- DESCRIPTION OF THE TASK: Your answer should be the exact lines of the data below from the one containing "Tomáš Freiberg, navrhla a spravuje" through the one containing "na sociálních sítích"; please include nothing else.

· · · · ·

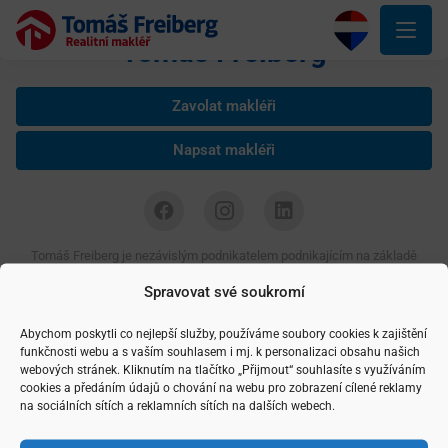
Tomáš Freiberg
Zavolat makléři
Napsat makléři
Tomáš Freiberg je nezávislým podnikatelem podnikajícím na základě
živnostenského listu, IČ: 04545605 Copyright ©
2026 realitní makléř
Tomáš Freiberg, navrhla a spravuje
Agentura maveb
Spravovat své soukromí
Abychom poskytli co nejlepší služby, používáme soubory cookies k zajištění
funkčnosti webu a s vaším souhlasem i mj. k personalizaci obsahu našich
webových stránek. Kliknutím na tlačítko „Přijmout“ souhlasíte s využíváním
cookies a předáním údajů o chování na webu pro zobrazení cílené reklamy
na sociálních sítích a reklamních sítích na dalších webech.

· · · · ·

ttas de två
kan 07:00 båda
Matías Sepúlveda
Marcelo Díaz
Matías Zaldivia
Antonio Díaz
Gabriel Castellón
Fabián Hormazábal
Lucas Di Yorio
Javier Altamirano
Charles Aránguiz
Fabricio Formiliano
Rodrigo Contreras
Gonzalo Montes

· · · · ·

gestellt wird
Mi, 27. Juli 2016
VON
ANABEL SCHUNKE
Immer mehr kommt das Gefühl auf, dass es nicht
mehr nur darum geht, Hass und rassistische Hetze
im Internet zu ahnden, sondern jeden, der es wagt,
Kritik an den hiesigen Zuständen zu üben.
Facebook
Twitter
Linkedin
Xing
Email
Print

· · · · ·

- YOUR SOLUTION:
Tomáš Freiberg, navrhla a spravuje
Agentura maveb
Spravovat své soukromí
Abychom poskytli co nejlepší služby, používáme soubory cookies k zajištění
funkčnosti webu a s vaším souhlasem i mj. k personalizaci obsahu našich
webových stránek. Kliknutím na tlačítko „Přijmout“ souhlasíte s využíváním
cookies a předáním údajů o chování na webu pro zobrazení cílené reklamy
na sociálních sítích a reklamních sítích na dalších webech.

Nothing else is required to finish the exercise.